● **Ejercicios**
**1)** Vuelve a escribir sin cambios el fragmento del texto sobre la jardinería que va desde "James heredó de" hasta "cosas con lentitud.", incluidas ambas partes.
**2)** Prolonga el texto sobre la jardinería a partir de su última oración.

● **Bloque de texto**
La jardinería se popularizó como actividad de ocio durante la revolución industrial. Facilitaba a los habitantes de las ciudades un atisbo del idilio rural, proporcionándoles un amortiguador contra el ritmo frenético de la vida en las nuevas ciudades. En el siglo XIX, la contaminación atmosférica dificultaba en gran manera los cultivos en el centro de Londres y otras ciudades, pero las clases medias, que vivían en las afueras, empezaron a construir jardines ornamentales con parterres, arbustos, fuentes y estanques.
Saltemos al siglo XXI: la jardinería vuelve a estar en ascenso. En un mundo en el que tantos empleos giran en torno a los datos que aparecen en la pantalla del ordenador, la gente se decanta cada vez más por las cosas sencillas, el lento placer de hundir las manos en la tierra. Lo mismo que la labor de punto, la jardinería ha perdido su imagen de mero pasatiempo para pensionistas y se ha convertido en una afición de moda para que personas de todas las edades y antecedentes se relajen. Recientemente la revista Time elogió el auge que está teniendo «la horticultura elegante». En todo el mundo industrializado, los centros de jardinería y los viveros reciben las visitas de numerosos jóvenes que buscan la planta, el arbusto o el tiesto de cerámica perfectos. Un estudio realizado en 2002 por el centro National Family Opinion descubrió que nada menos que 78.3 millones de estadounidenses, una cifra récord, dedican ahora bastante tiempo a la jardinería, la cual figura como la principal actividad de ocio al aire libre. Lo mismo puede decirse de Gran Bretaña, donde los programas de horticultura ocupan horas de máxima audiencia en la televisión y hacen que los nombres de presentadores expertos en jardinería estén en boca de todos. «Gardener's Question Time», un programa de radio que emitió la BBC por primera vez después de la Segunda Guerra Mundial, ha duplicado su audiencia desde mediados de los años noventa.
Matt James, un joven que vive en una gran ciudad y que está en la onda, es ahora el nuevo rostro de la jardinería. Su programa de la televisión británica, «The City Gardener», enseña a los atareados habitantes de la ciudad la manera de hacer sitio a la madre naturaleza en la entrada de sus casas. James cree que la jardinería puede relacionarnos de nuevo con las estaciones. También puede ponernos en contacto con la gente.
—La jardinería no consiste sólo en volver a la naturaleza —dice—. Un jardín bien diseñado es un gran lugar para encontrarte con los amigos, abrir unas cervezas y encender la barbacoa. El aspecto social es muy importante.
James heredó de su madre su pasión por la jardinería y ha hecho de su afición una carrera desde que terminó los estudios. Lo que más le gusta de trabajar con el suelo y las plantas es la manera en que le permite reducir el ritmo, hacer las cosas con lentitud.

● **Datos almacenados**

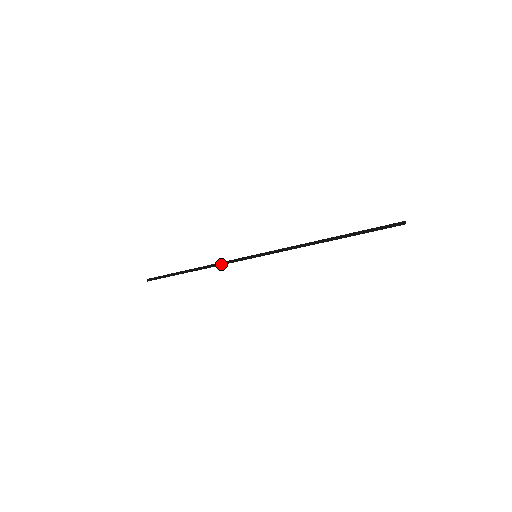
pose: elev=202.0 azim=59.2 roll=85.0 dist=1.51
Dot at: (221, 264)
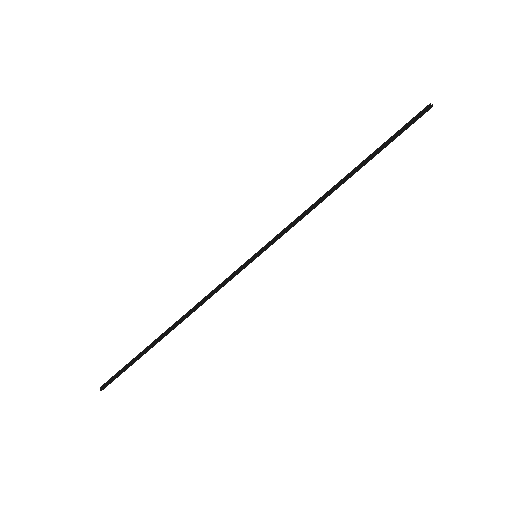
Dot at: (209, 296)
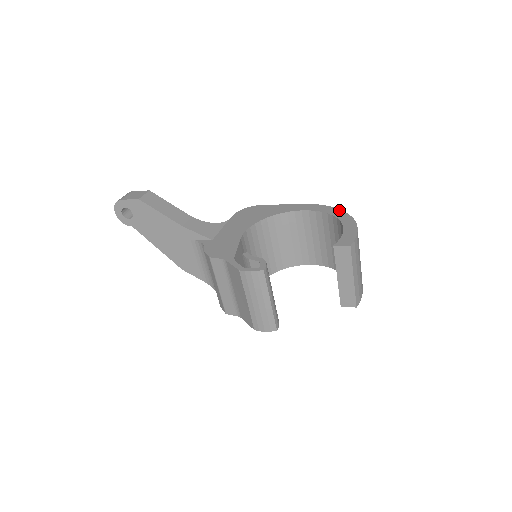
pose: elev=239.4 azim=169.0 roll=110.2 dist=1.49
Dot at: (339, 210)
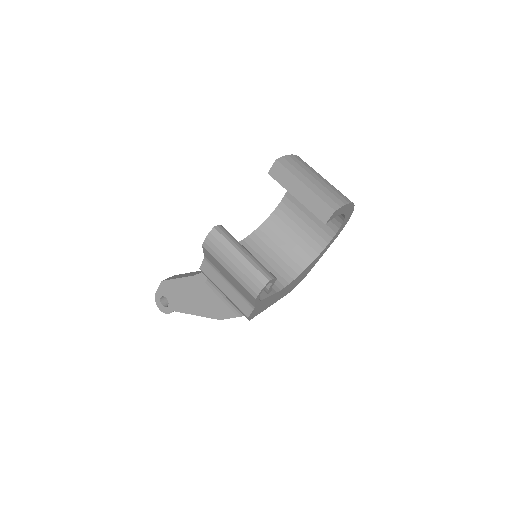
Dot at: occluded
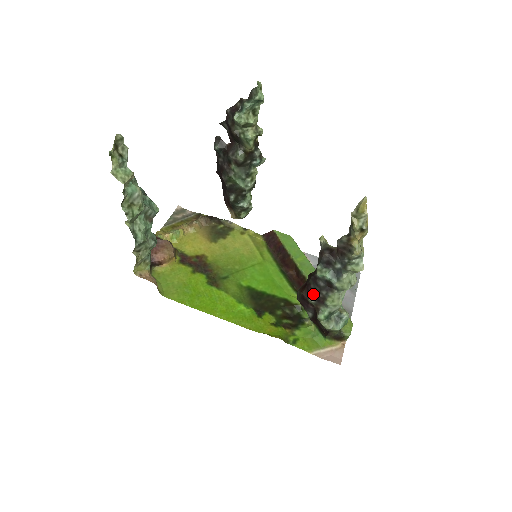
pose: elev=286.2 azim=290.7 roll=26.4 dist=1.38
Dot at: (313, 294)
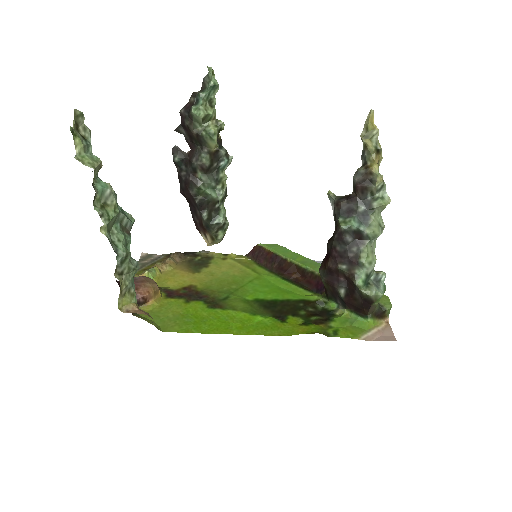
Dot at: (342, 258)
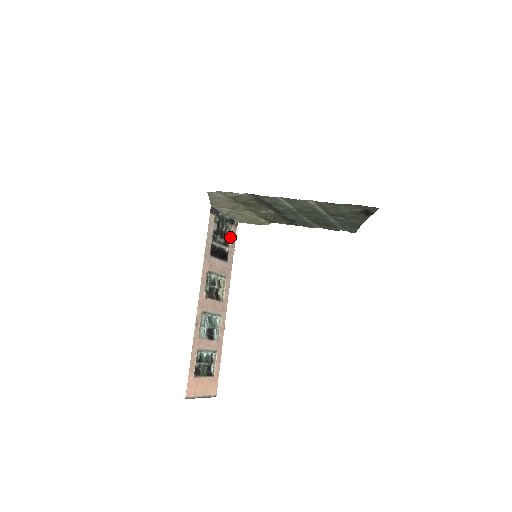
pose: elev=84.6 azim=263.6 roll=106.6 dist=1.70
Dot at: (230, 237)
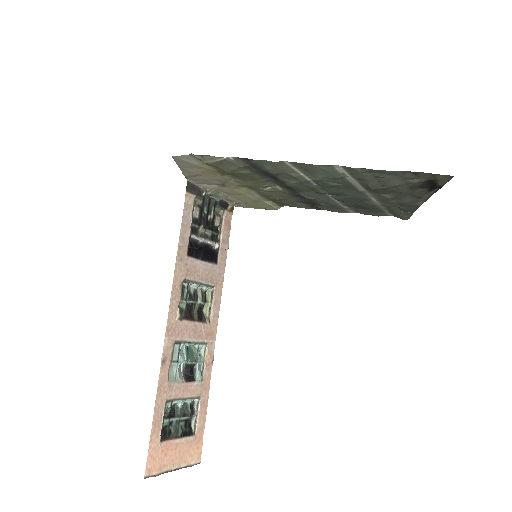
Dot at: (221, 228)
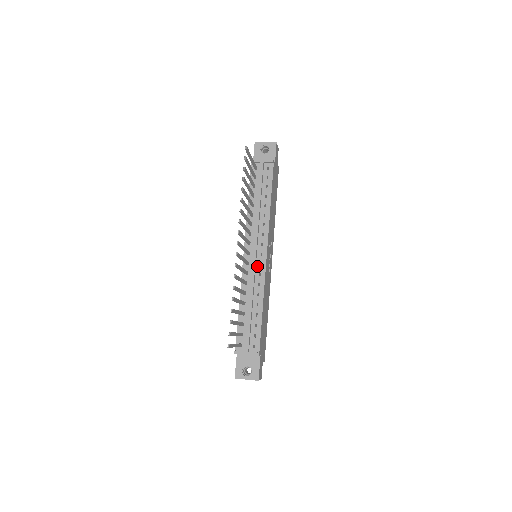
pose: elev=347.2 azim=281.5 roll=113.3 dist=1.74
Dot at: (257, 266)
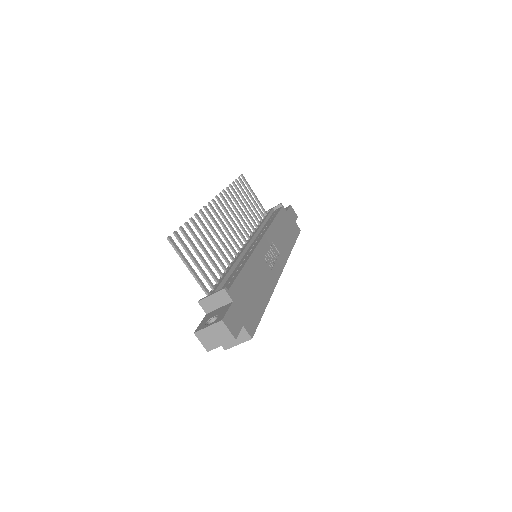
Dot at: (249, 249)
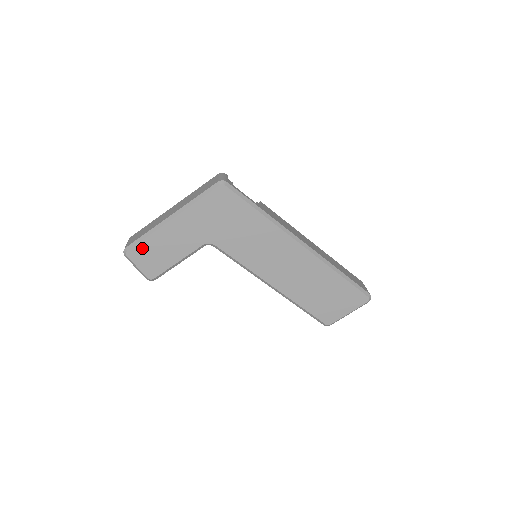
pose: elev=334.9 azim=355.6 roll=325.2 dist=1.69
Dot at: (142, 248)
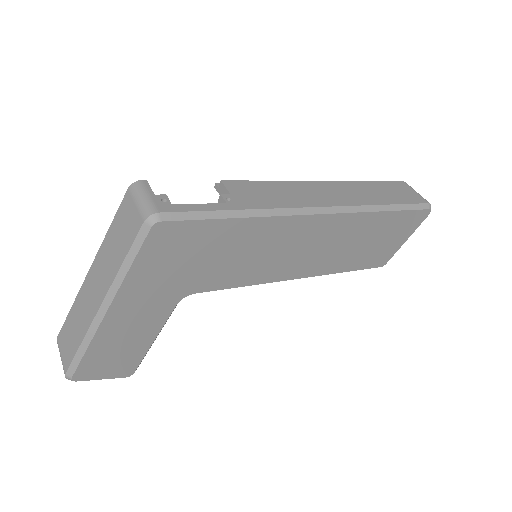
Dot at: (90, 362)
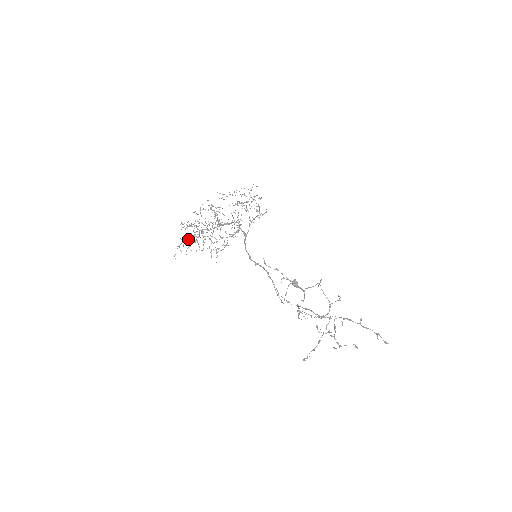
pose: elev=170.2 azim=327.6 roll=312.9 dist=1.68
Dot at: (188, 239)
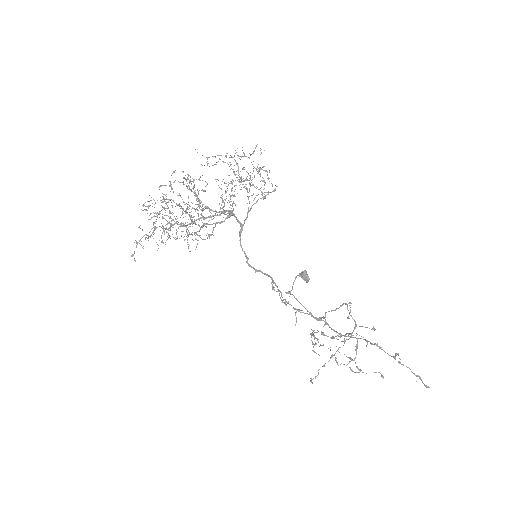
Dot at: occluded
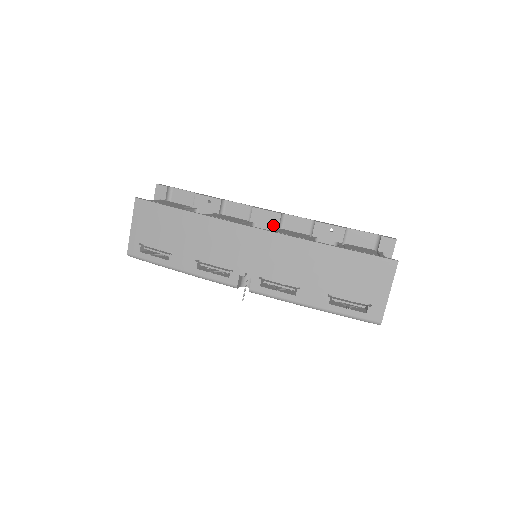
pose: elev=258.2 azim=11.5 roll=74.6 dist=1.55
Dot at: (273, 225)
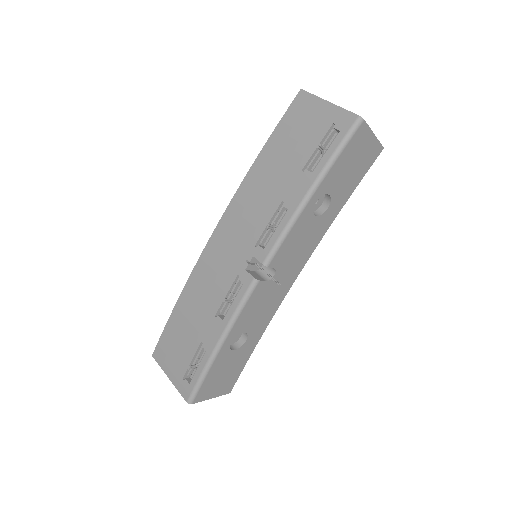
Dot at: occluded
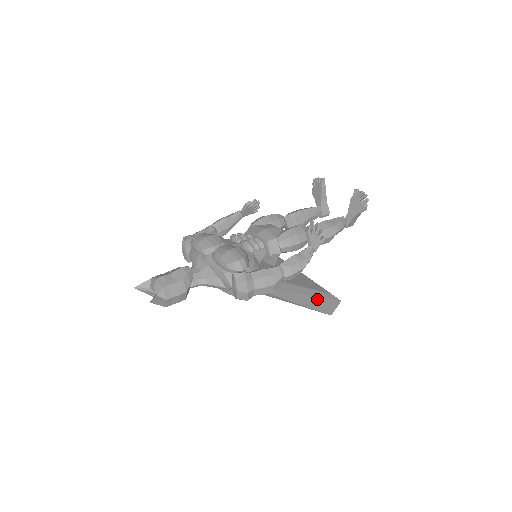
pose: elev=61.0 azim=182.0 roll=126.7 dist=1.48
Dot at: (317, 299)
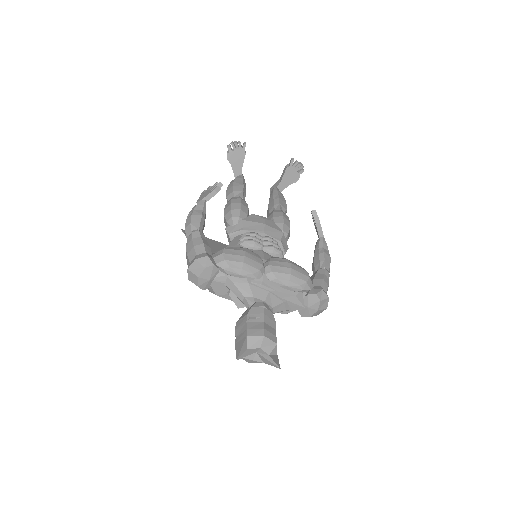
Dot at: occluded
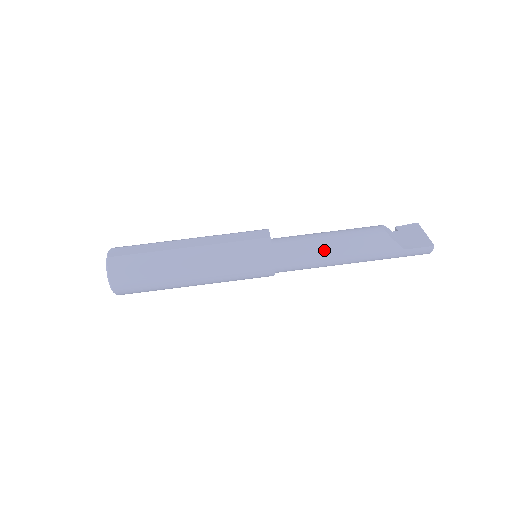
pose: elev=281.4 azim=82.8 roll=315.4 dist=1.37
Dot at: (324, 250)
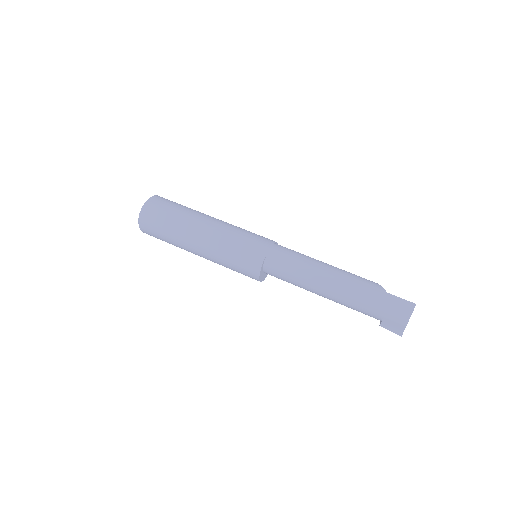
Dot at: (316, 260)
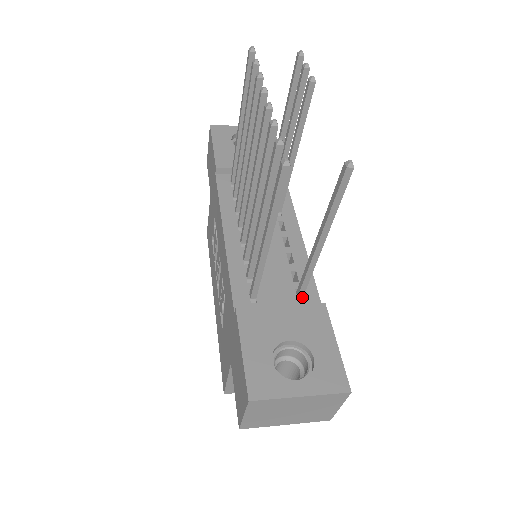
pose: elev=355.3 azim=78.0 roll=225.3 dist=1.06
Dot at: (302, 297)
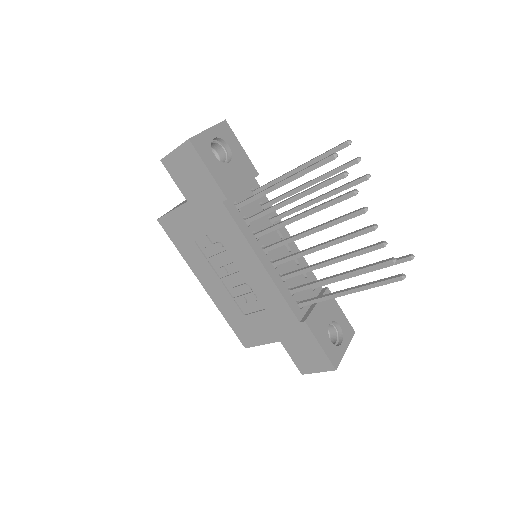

● **Respuestas escritas**
**1)**
James heredó de su madre su pasión por la jardinería y ha hecho de su afición una carrera desde que terminó los estudios. Lo que más le gusta de trabajar con el suelo y las plantas es la manera en que le permite reducir el ritmo, hacer las cosas con lentitud.

**2)**
—La jardinería puede ser terriblemente frustrante cuando empiezas, las plantas se te mueren, el trabajo parece interminable..., pero cuando has superado ese obstáculo inicial, es muy apacible y relajante —asegura—. Puedes desconectar, estar solo, dejar que la mente divague. Hoy, cuando todo el mundo está siempre tan apresurado, necesitamos más que nunca unos pasatiempos más lentos, como la jardinería.
Dominic Pearson no podría estar más de acuerdo. Agente vendedor-comprador en un banco londinense, el joven de veintinueve años trabaja en el carril rápido. Los números pasan por su pantalla durante la jornada, obligándole a tomar, en una fracción de segundo, unas decisiones que pueden aportar, o costarle, millones a su jefe. Antes Pearson medraba en medio de la frenética actividad del parquet de la bolsa y ganaba sustanciosas primas. Pero cuando el gran mercado alcista se vino abajo, empezó a padecer ansiedad.
Su novia le sugirió que la jardinería podría ayudarlo. Pearson era un hombre de tendencias muy viriles, bebedor de cerveza y jugador de rugby, así que tenía sus dudas, pero decidió probarlo.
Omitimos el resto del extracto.